Dari manapun datangnya pengetahuan, itulah disebut guru.
Beberapa tahun yang lalu, Yadu, yaitu leluhur dari para Yàdawa ini
menemui seorang pemuda yang terpelajar. “Darimana kau mempelajari semua itu ?
Siapa yang menjadi gurumu ?”
Jawab pemuda tersebut: “Untuk belajar, anda tidak memerlukan guru yang khusus”. “Lihatlah bumi, dia selalu diinjak oleh tapak kaki semua mahluk,
namun dia memaafkan semua perbuatan mereka.

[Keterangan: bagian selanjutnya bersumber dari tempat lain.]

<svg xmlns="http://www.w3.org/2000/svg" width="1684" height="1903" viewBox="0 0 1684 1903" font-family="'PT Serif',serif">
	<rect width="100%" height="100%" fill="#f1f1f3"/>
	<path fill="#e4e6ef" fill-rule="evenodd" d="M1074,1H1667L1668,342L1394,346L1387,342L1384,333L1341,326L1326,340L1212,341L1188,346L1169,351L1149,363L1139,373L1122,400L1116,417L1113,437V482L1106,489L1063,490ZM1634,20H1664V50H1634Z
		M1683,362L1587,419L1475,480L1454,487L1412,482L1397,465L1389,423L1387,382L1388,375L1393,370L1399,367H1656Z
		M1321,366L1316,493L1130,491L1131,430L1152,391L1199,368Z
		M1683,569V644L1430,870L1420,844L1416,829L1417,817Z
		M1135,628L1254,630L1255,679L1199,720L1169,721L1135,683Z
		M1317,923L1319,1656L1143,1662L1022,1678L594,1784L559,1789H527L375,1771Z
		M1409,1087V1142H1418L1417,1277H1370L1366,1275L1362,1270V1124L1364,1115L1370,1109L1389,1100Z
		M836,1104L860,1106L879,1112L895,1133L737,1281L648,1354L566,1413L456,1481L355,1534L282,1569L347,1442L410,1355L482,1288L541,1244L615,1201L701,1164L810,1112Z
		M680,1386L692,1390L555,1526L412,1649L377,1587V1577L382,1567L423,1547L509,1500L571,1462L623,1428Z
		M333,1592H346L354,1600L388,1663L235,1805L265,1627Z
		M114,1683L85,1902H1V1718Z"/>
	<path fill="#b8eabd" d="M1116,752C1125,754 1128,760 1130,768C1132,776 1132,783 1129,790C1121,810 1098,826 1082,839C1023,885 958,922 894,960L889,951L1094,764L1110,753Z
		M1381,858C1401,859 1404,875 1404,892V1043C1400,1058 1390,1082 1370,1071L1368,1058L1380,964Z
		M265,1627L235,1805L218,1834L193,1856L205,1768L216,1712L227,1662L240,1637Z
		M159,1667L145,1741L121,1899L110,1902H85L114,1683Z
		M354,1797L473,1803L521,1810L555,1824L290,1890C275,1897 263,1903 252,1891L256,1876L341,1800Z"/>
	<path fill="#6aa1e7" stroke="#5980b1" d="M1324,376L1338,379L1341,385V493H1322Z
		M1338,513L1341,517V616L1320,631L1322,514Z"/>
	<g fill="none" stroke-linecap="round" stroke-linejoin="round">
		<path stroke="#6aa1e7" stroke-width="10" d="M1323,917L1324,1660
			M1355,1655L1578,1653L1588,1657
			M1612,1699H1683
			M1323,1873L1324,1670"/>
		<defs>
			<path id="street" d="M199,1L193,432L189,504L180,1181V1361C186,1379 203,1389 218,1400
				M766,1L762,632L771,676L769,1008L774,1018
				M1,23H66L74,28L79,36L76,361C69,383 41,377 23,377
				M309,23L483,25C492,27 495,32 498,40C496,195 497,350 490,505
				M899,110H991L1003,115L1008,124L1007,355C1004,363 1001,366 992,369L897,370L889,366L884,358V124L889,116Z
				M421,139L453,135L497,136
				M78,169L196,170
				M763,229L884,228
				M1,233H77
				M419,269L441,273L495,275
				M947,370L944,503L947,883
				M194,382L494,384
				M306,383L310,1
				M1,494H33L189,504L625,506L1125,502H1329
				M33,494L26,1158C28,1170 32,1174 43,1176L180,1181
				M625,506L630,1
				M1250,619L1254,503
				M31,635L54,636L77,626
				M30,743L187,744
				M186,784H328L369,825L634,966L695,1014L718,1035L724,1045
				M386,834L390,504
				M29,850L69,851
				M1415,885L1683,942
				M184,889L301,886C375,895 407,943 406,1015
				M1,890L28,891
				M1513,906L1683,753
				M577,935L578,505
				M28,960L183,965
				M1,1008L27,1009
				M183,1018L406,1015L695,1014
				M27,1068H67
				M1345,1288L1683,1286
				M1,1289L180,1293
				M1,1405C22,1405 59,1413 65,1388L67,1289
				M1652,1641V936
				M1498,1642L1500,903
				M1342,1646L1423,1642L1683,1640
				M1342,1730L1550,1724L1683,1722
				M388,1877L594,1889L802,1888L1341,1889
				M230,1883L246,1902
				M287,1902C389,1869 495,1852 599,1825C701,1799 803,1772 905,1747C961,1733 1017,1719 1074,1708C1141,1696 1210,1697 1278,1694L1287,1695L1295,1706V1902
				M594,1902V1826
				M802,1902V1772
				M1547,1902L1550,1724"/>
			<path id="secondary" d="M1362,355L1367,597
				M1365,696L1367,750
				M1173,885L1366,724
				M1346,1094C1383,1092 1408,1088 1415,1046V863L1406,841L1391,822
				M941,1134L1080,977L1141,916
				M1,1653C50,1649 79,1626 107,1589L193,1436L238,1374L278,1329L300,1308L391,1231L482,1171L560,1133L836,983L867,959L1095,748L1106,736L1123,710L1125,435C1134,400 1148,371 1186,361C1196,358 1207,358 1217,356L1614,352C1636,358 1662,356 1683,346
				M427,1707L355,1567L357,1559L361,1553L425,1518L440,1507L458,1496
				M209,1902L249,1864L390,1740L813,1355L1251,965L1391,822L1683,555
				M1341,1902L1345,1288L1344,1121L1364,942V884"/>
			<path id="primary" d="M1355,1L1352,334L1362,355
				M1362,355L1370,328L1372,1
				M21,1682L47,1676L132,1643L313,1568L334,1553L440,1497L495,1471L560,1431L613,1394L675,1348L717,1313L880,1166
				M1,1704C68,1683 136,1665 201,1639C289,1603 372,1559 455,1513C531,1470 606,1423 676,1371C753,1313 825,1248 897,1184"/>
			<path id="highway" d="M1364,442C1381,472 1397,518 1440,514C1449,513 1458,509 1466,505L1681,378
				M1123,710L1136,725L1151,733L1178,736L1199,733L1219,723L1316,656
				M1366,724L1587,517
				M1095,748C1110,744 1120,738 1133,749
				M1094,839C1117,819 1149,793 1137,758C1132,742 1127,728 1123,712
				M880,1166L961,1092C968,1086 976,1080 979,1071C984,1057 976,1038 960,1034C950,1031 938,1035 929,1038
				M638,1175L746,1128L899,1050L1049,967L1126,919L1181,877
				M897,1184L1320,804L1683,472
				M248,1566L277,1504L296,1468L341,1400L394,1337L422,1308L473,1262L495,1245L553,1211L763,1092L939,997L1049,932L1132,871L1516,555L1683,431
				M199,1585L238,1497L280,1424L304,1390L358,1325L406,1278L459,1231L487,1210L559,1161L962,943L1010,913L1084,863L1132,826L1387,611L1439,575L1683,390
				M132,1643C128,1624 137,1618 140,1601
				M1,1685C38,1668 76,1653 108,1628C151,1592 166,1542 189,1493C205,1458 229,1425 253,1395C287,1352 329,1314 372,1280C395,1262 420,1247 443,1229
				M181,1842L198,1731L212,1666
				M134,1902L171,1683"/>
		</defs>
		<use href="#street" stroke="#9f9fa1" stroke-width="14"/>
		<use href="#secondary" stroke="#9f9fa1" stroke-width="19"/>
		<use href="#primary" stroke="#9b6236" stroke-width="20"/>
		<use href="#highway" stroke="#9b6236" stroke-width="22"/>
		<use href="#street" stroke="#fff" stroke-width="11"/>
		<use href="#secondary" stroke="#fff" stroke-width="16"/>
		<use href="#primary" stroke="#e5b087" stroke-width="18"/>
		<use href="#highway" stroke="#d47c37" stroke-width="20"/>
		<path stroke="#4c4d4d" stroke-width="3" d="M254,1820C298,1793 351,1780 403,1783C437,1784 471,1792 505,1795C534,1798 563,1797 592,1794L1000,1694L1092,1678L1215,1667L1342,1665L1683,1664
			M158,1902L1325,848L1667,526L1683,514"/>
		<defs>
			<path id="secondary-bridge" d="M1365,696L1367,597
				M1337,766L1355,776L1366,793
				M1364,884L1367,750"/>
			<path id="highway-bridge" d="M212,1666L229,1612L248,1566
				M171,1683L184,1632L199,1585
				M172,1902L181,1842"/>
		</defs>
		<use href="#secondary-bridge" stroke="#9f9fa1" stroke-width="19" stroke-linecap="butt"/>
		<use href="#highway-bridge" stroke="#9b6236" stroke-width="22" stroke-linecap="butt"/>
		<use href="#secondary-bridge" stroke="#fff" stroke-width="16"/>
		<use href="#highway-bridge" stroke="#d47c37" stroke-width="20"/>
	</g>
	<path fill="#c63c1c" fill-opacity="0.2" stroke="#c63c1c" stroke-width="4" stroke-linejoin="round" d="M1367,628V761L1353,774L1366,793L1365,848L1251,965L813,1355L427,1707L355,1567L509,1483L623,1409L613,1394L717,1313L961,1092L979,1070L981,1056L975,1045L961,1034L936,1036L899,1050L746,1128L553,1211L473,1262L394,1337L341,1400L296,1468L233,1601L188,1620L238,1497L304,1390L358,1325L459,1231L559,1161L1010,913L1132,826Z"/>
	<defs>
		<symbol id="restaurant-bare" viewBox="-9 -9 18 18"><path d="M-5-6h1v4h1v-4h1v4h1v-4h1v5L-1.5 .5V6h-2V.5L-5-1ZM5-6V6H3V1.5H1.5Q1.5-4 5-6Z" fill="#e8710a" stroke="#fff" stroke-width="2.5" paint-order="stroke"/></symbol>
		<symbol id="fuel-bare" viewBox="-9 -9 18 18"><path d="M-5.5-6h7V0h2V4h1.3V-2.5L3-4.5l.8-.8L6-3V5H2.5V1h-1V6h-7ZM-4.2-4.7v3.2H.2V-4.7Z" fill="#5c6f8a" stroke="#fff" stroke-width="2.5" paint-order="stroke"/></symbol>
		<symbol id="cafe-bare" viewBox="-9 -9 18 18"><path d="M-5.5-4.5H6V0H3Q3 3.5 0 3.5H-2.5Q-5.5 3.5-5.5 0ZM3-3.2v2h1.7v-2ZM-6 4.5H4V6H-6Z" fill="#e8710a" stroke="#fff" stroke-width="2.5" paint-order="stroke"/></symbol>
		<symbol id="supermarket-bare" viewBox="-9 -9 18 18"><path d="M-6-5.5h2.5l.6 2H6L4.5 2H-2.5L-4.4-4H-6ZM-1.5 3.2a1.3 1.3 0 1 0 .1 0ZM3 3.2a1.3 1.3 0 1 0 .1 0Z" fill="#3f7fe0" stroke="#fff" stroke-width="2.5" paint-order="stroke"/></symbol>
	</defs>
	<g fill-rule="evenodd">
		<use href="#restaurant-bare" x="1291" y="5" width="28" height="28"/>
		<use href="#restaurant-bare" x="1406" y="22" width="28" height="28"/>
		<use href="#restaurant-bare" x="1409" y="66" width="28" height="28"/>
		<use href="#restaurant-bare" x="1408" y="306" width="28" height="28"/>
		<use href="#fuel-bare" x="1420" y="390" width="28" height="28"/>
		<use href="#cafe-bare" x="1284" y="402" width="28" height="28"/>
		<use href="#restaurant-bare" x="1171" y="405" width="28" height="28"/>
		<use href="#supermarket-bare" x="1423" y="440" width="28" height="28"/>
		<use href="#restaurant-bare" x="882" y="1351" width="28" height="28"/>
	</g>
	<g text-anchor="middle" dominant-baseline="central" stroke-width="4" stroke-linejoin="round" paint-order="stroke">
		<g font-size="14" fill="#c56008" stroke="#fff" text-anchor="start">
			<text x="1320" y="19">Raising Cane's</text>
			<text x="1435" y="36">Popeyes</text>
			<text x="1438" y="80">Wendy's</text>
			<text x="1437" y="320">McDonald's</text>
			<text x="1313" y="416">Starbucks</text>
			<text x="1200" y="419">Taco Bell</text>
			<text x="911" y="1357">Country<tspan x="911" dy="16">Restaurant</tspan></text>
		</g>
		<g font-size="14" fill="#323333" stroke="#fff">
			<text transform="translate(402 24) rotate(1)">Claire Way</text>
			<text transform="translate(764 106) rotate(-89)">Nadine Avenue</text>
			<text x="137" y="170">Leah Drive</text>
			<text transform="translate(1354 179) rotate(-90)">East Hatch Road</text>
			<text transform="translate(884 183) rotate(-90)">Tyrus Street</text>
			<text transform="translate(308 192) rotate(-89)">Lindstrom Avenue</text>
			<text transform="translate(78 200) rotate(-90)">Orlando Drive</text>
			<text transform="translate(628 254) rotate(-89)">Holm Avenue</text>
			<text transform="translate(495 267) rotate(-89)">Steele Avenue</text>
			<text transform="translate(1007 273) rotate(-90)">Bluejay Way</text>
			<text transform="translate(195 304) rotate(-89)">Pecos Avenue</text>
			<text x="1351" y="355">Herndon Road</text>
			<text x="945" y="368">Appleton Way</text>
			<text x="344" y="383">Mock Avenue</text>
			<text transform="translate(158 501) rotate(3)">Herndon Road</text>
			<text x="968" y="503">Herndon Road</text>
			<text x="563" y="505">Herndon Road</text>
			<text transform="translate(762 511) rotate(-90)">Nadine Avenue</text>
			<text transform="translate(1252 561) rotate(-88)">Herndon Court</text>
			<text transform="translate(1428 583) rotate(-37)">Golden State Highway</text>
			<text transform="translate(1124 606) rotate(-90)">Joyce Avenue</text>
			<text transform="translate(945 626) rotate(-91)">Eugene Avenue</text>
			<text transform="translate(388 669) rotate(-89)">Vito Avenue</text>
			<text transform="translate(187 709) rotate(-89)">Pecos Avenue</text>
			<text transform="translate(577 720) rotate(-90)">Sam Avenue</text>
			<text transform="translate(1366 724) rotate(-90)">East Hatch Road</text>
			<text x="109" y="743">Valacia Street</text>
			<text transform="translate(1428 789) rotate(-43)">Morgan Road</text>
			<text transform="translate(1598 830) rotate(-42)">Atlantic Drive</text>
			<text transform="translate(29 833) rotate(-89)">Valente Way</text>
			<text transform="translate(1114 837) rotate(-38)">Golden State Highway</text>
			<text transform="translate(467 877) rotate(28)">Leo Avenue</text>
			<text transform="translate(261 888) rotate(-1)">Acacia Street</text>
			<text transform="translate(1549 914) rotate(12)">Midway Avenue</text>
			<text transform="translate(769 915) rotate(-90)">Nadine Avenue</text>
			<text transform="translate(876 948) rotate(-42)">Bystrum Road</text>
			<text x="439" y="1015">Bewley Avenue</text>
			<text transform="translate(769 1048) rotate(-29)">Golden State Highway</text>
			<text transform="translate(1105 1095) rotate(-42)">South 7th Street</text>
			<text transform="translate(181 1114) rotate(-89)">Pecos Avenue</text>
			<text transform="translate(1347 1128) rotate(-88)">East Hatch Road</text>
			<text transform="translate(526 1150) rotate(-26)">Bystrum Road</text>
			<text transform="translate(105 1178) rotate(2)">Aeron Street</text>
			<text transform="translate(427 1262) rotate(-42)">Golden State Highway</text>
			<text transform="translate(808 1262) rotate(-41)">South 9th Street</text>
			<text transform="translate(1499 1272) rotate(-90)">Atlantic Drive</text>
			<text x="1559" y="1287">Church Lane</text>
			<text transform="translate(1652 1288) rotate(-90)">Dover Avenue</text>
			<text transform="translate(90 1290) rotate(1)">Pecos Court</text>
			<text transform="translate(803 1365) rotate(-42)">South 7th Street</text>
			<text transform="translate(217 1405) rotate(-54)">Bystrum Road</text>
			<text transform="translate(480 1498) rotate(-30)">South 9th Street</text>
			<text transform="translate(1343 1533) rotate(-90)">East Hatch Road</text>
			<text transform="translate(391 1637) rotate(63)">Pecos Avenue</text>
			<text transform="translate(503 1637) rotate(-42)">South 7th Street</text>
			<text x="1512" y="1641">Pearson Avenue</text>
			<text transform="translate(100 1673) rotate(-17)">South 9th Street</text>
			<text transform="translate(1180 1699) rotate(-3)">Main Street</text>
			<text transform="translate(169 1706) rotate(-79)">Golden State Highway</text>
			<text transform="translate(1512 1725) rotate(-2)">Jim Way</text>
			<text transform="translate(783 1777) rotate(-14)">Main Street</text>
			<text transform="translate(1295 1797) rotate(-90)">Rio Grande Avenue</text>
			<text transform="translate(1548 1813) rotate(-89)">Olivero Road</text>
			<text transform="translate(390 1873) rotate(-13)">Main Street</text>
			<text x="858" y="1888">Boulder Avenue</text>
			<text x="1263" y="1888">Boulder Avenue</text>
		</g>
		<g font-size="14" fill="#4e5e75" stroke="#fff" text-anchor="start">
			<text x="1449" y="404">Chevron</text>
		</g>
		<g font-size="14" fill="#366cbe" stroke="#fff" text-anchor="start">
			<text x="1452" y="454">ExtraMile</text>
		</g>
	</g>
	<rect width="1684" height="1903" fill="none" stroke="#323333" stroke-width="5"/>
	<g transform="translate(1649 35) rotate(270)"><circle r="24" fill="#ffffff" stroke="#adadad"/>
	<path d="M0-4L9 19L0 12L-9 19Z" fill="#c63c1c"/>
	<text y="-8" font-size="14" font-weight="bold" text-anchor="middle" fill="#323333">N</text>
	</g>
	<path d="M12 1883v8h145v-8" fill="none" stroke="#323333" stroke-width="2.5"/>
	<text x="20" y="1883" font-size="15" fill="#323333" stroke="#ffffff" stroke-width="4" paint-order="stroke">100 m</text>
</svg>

Dari bumi anda bisa mempelajari
seni memaafkan, semua perlakuan pada diri anda. Kemudian lihatlah udara yang
memenuhi seluruh ruang sampai molekul yang terkecil, namun tidak pernah terikat
pada salah satu benda tertentu.
Dari udara ini kita bisa mempelajari seni
ketidak terikatan. Lalu pandanglah langit yang tidak bergeser sedikit pun oleh
awan yang senantiasa menutupinya. Dari langit itu kita bisa tahu bagaimana
àtman yang berada dalam diri kita tidak terikat pada pengaruh indera.
Lihatlah
air yang membersihkan berbagai kotoran dan dari air kita bisa belajar tentang
kebajikan dari penyucian diri. Lihatlah api yang bisa berubah wujud sesuai
dengan fungsinya dan dari api ini kita bisa belajar untuk mengetahui bahwa
àtman bisa mengambil wujud apapun. Lihatlah bulan (dewa Candra).
Sebenarnya
bulan sendiri tidak pernah berubah. Dari filsafat bulan ini kita bisa
mengetahui bahwa àtman tidak pernah berubah seperti yang kita lihat dengan
sudut padangan manusiawi.
Hanya ilusi yang membuat kita menganggap àtman selalu
berubah. Lihatlah matahari yang menyerap air pada musim panas dan
mengembalikannya pada musim hujan, demi-kianlah para bijak memanfaatkan indera
manusiawi beliau tanpa terikat dan kemudian mengembalikannya lagi.”
Ada banyak guru seperti itu. Kita bisa belajar dari semua itu. Dan
sebenarnya tidak diperlukan lagi guru yang lebih formal.